The shipping industry has been affected on multiple fronts by Russia’s invasion of Ukraine, with the loss of life and vessels in the Black Sea, disruption to trade, and the growing burden of sanctions.
It also faces challenges to day-to-day operations, with knock-on effects for crew, the cost and availability of bunker fuel, and the potential for growing cyber risk.
The invasion has further ramifications for a global maritime industry already facing shortages.
“The insurance industry is likely to see a number of claims under specialist war policies from vessels damaged or lost to sea mines, rocket attacks and bombings in conflict zones,” explains Justus Heinrich, global product leader, Marine Hull, at AGCS.

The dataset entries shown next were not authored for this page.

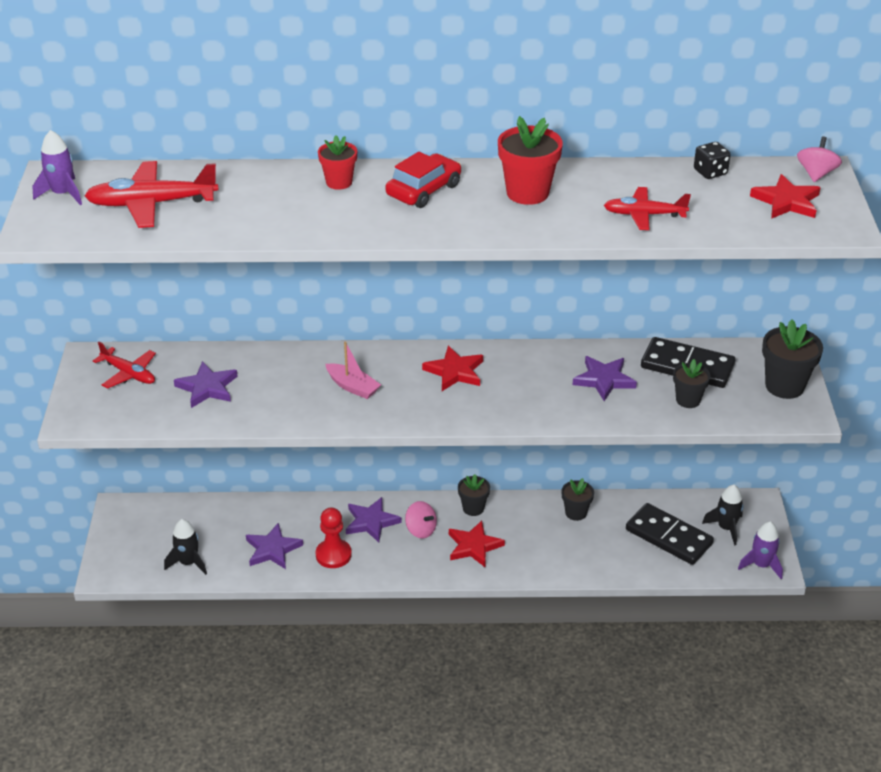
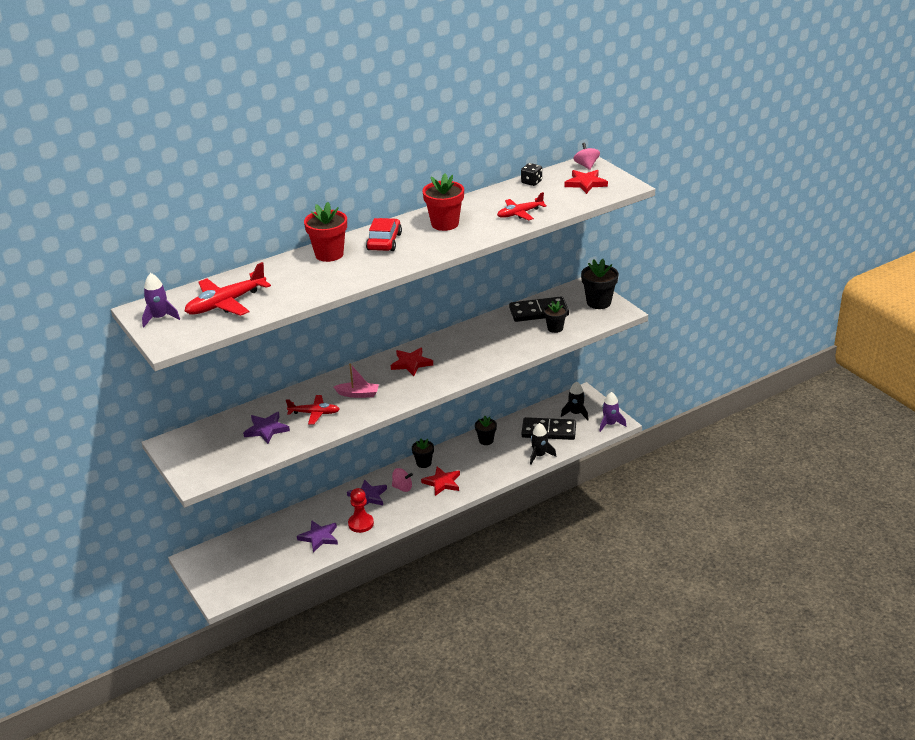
camera: 30 degrees left, 5 degrees down
red plane [93,342,156,389] -> red plane moved to [286,395,340,425]
black rocket [164,519,207,575] -> black rocket moved to [530,423,556,465]
red flower pot [318,135,357,190] -> red flower pot [304,202,347,262], size x1.61
purple star [573,356,637,401] -> none

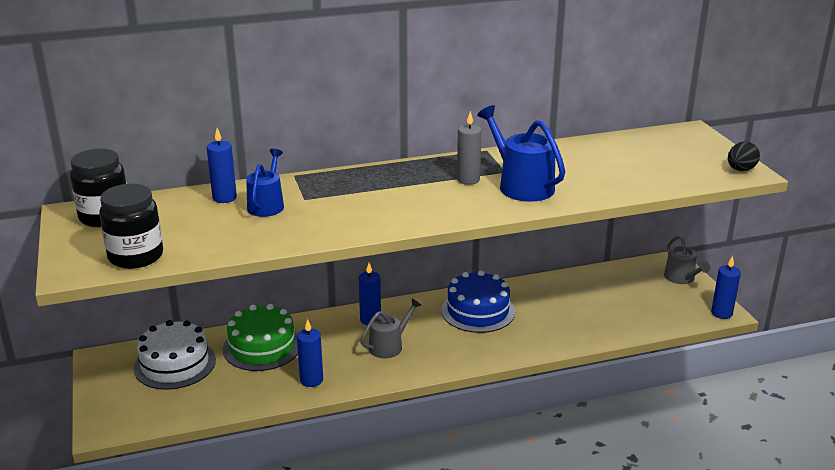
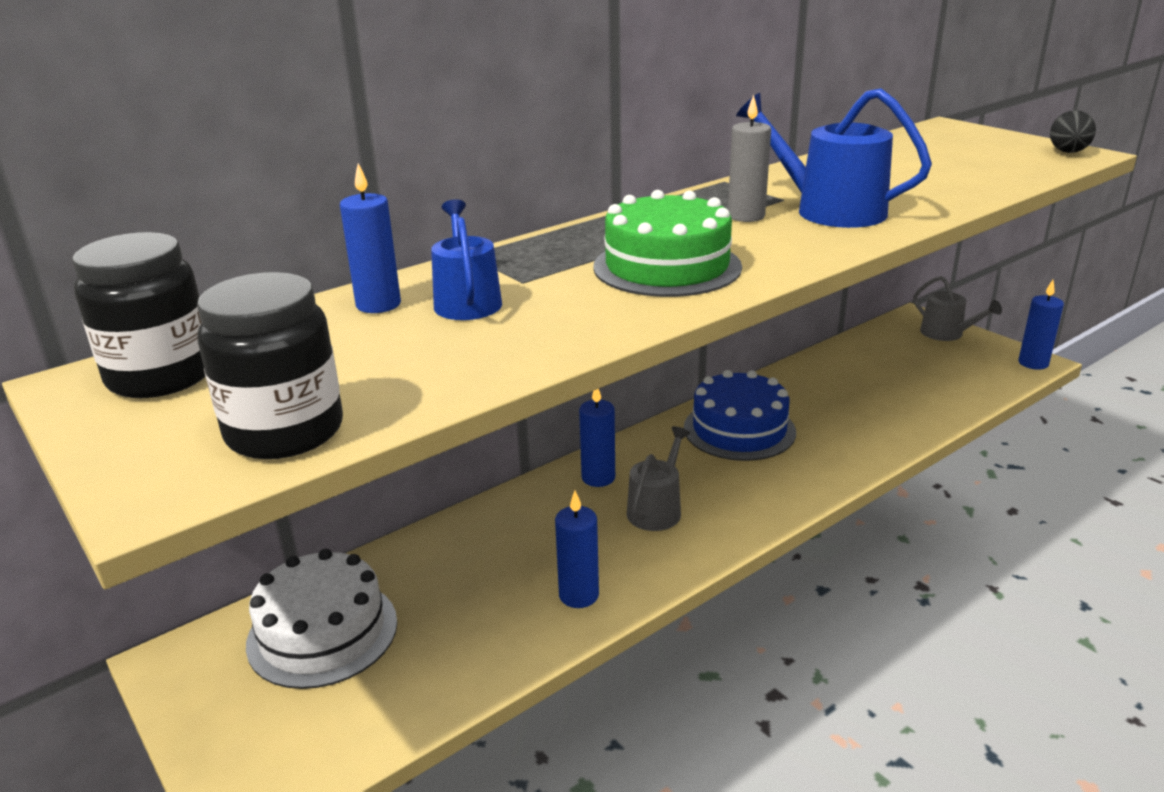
camera: 20 degrees left, 0 degrees up
green cake [223,304,298,371] -> green cake moved to [593,190,742,297]

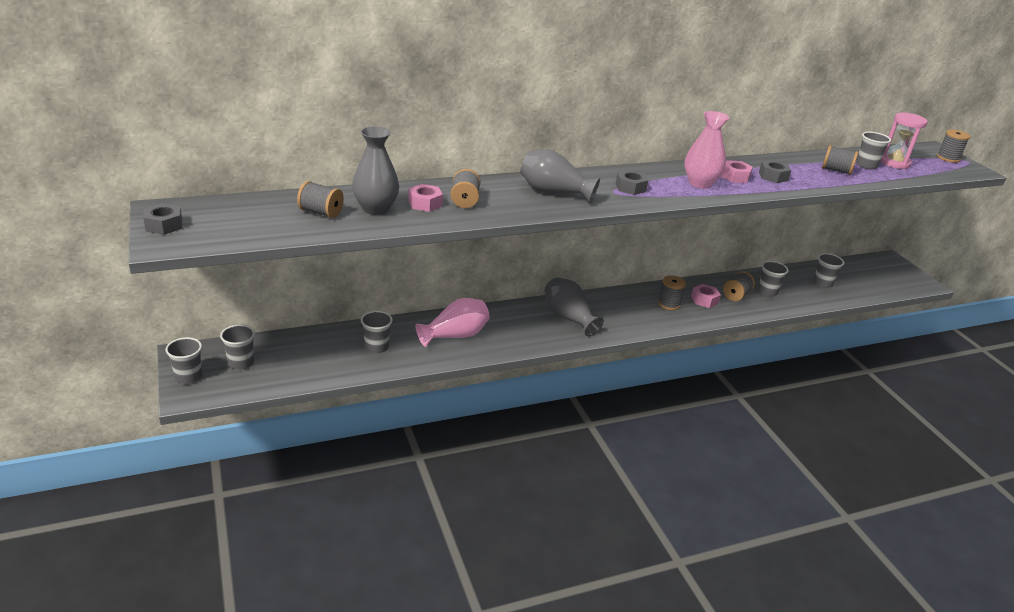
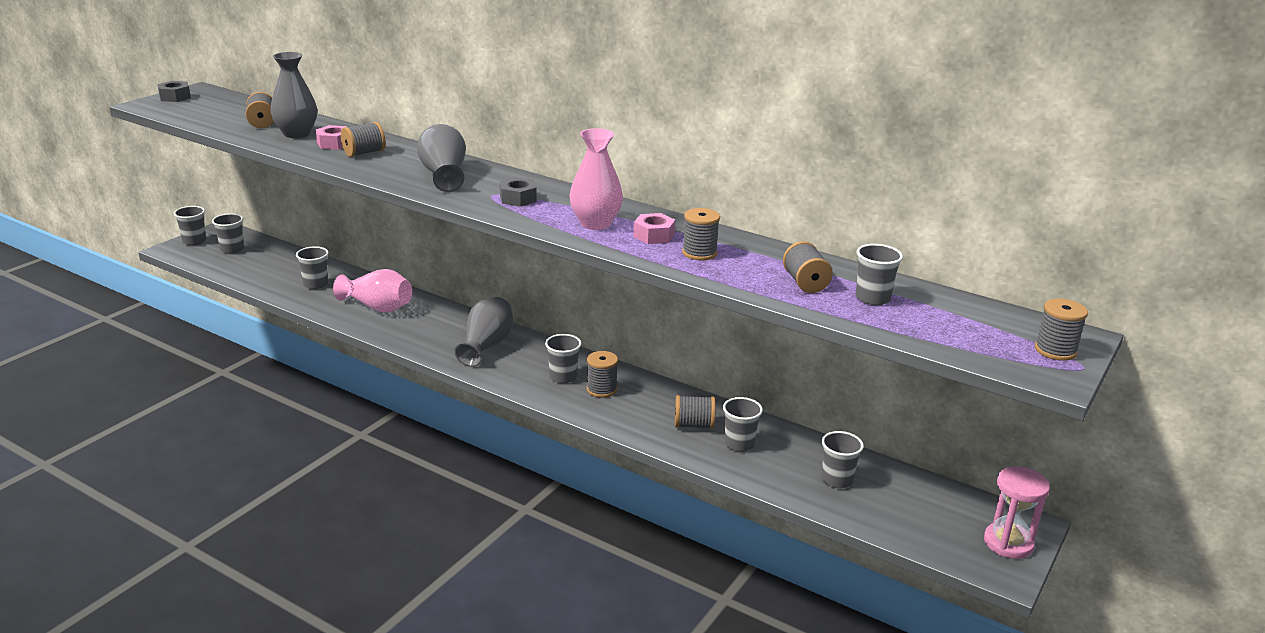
camera: 55 degrees right, 5 degrees down
pink nut [691,284,721,308] -> none
grey nut [759,160,791,183] -> grey spool [682,208,720,260]
pink hourglass [881,112,928,169] -> pink hourglass moved to [984,467,1050,559]
none -> grey cup [545,334,582,383]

“Insurers may also receive claims under marine war policies from vessels and cargo blocked or trapped in Ukrainian ports and coastal waters.”

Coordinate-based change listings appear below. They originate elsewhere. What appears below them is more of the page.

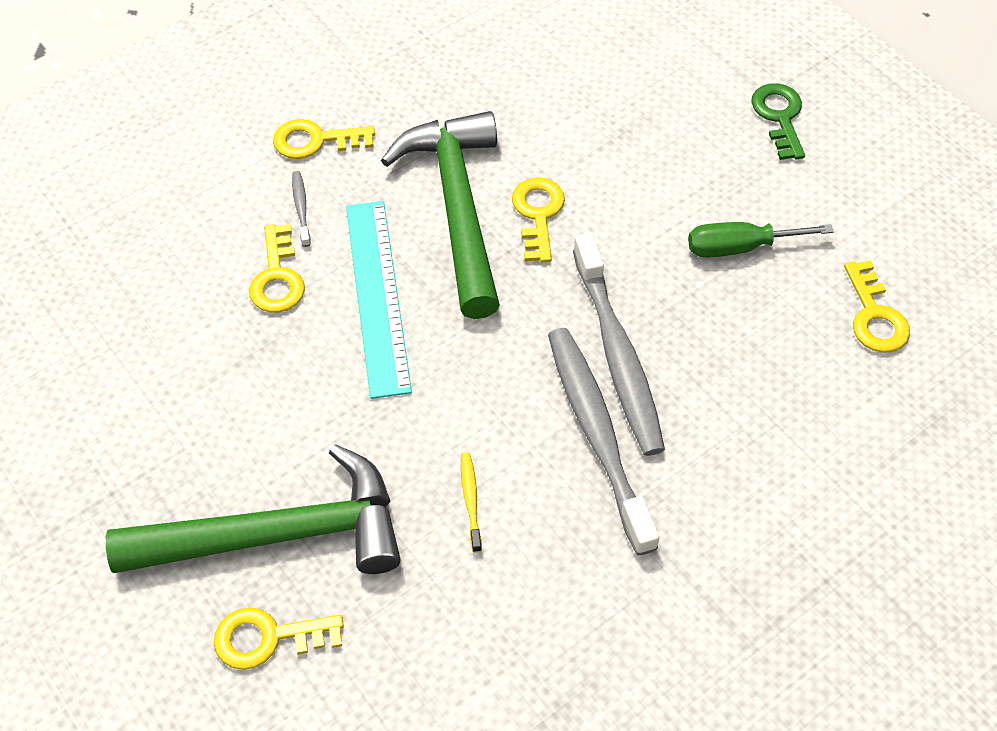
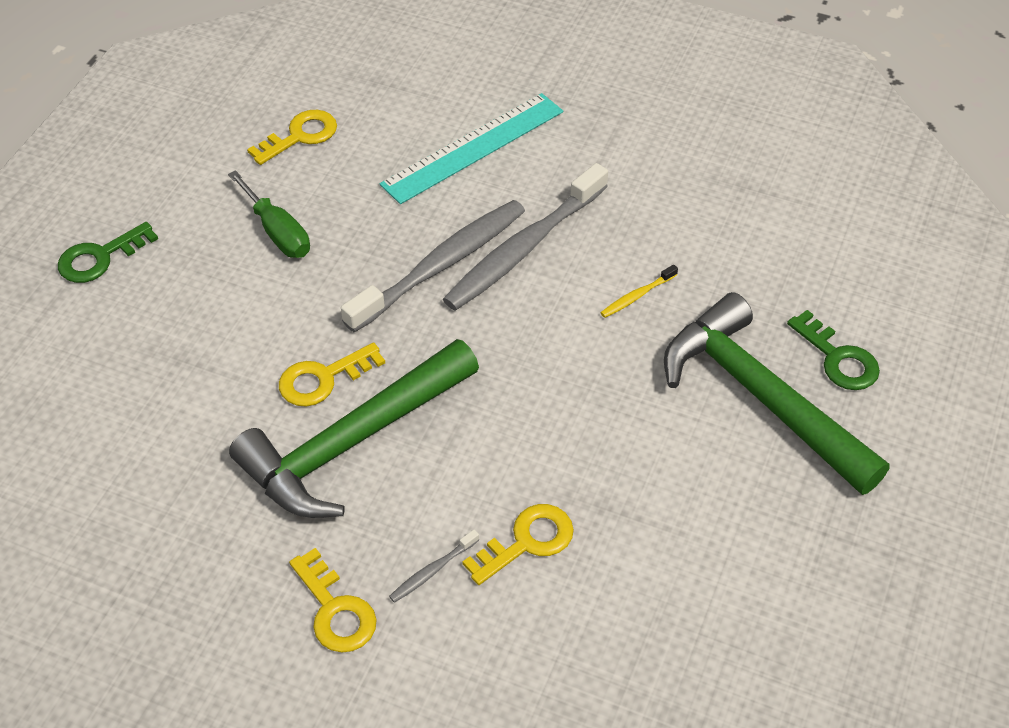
camera: 120 degrees left, 5 degrees down
yellow key [214,607,344,670] -> green key [787,310,880,390]
turquoise ruler [346,201,412,399] -> turquoise ruler moved to [380,93,563,204]

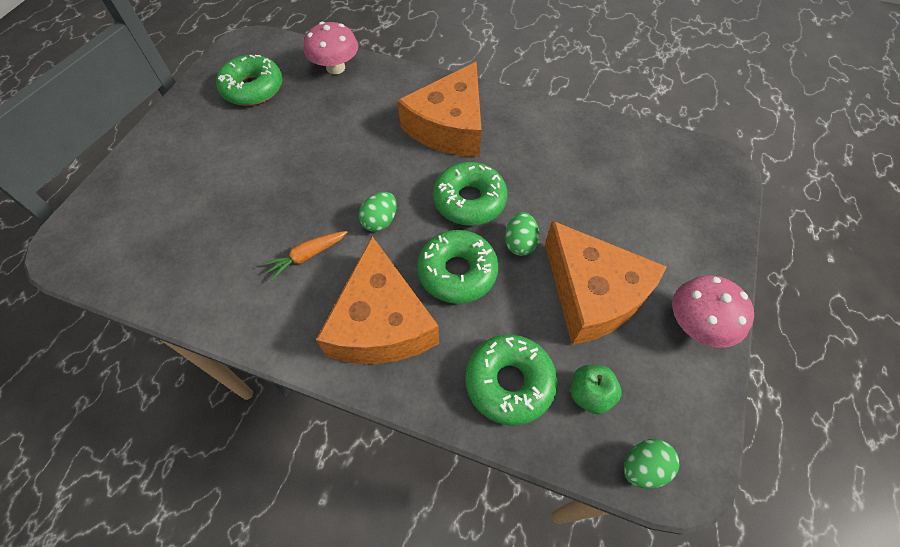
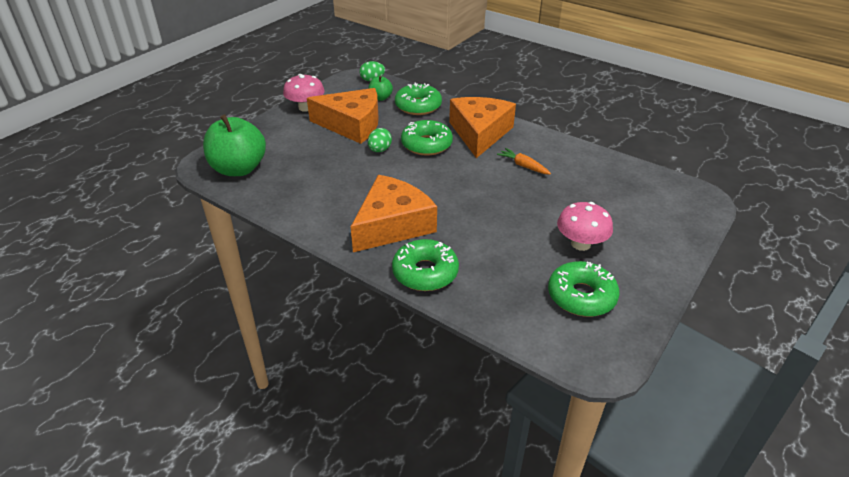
camera: 165 degrees left, 20 degrees down
orange carrot [262,231,348,281] -> orange carrot turned 120 degrees counterclockwise [497,148,551,175]
pink mushroom [304,22,358,74] -> pink mushroom moved to [557,202,613,251]
green egg [359,192,397,232] -> none
green donut [433,162,508,226] -> green donut moved to [392,239,459,291]
orange cheese [545,221,667,345] -> orange cheese turned 120 degrees clockwise [307,88,379,144]
none -> green apple [203,114,266,176]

The evolving range of sanctions against Russian interests presents a sizeable challenge. Violating sanctions can result in severe enforcement action, yet compliance can be a considerable burden.
It can be difficult to establish the ultimate owner of a vessel, cargo or counterparty. Sanctions also apply to various parts of the transport supply chain, including banking and insurance, as well as maritime support services, which makes compliance even more complex.
A burning issue: fires on board
During the past year, fires on board the roll-on roll-off (ro-ro) car carrier Felicity Ace and the container ship X-Press Pearl both resulted in total losses.
Fires on large vessels can spread quickly and be difficult to control, often resulting in the crew abandoning ship, which can significantly increase the final cost of an incident.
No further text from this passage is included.